Constitutional law professor Barack Obama has had to soften his remarks about the Supreme Court. But the intriguing question lingers: just how much constitutional law does this young feller really know?

The president confuses the Supreme Court’s right and duty for judicial review of laws with judicial activism. John Fund puts his finger on why the president’s words were so disturbing:

The implication of [the president’s statement] was that he hasn’t heard of Marbury v. Madison, in which the Supreme Court laid down the doctrine of judicial review in 1803, and by which the Court can strike down unconstitutional laws. Indeed, since 1981, the Court has struck down 57 specific legislative acts of Congress, an average of two per year. …

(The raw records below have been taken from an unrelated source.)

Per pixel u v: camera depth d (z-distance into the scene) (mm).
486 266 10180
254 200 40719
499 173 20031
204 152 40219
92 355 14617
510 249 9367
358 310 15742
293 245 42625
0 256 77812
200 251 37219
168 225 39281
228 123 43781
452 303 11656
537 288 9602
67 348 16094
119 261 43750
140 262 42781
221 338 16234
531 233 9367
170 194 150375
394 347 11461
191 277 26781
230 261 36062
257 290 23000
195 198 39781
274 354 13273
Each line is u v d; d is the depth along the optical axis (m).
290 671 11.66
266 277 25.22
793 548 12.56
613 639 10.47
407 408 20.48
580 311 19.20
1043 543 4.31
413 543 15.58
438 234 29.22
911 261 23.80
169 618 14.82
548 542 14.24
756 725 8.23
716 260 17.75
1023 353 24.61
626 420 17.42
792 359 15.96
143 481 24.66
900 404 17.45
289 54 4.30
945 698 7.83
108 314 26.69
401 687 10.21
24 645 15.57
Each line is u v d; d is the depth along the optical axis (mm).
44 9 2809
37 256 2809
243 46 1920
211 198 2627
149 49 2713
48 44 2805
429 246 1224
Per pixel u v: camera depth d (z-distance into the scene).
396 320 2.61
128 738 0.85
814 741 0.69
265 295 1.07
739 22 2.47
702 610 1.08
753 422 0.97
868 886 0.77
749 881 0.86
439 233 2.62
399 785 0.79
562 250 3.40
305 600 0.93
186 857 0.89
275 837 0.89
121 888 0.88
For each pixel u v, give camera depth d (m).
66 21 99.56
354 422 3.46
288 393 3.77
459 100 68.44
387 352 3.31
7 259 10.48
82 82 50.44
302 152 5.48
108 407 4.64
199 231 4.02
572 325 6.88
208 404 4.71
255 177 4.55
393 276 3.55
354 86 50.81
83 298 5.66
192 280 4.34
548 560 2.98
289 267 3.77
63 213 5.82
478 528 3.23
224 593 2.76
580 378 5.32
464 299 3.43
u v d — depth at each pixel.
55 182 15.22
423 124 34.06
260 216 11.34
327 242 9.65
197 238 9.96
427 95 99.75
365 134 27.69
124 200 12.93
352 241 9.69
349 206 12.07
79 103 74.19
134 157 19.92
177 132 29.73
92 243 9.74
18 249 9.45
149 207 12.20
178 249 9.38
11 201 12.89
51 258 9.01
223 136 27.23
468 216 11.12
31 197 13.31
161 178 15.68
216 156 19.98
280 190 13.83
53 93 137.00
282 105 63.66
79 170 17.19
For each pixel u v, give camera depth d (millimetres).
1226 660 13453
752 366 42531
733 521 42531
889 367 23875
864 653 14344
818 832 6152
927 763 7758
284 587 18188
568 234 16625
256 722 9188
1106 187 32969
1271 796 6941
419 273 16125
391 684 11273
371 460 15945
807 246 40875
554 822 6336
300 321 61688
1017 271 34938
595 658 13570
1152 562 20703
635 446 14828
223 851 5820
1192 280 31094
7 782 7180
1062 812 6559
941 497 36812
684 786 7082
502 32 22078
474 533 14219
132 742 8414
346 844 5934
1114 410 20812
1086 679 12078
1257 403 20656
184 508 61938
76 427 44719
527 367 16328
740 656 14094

So it is surreal for Obama, a former constitutional-law professor and president of the Harvard Law Review, to go after the court as if he were a demagogue seeking reelection. As the Wall Street Journal put it: “Obama’s inner community organizer seems to be winning out over the law professor.”

Even really dumb guys like George Bush never got anything quite this wrong!

The Wall Street Journal reprinted this morning in toto an editorial from the online New York Sun that takes the president to task for not knowing constitutional law. But before we get to that, Sun also captured the surreal atmosphere around the president’s remarks:

It's been a long time since we've heard a presidential demarche as outrageous as President Obama's warning to the Supreme Court not to overturn Obamacare. The president made the remarks at a press conference with the leaders of Mexico and Canada. It was an attack on the court's standing and even its integrity in a backhanded way that is typically Obamanian.

Like Fund, the editors of the Sun wonder if the president is familiar with Marbury v. Madison. The Federalists studied judicial review in great detail:

.Eventually the Supreme Court itself, in the case known as Marbury v. Madison, spelled out the logic of judicial review. We've always felt it was important to note that the Court's authority does not stem from the Court's own assertion of its own powers. It is deeper down, in the writings of the Founders themselves, and part of the American bedrock. It exists at the Federal level and in the constitutions of the states. The idea of separated powers was first put down in plain language in our laws in the constitution of Massachusetts, which noted that the aim was to have a government of laws rather than of men.

It is a mark of our cynical age that Mr. Obama would challenge these assumptions. One can attribute the error of judgment to the fear that once the Court gets its back up and decides to hold the Congress to the powers that are enumerated in the Constitution, it's not just Obamacare that is in danger but the whole regime of runaway power in Washington.

Of course, if you look at the material unearthed by the late Andrew Breitbart, you might just conclude that Professor Obama had things other than Marbury v. Madison on his mind.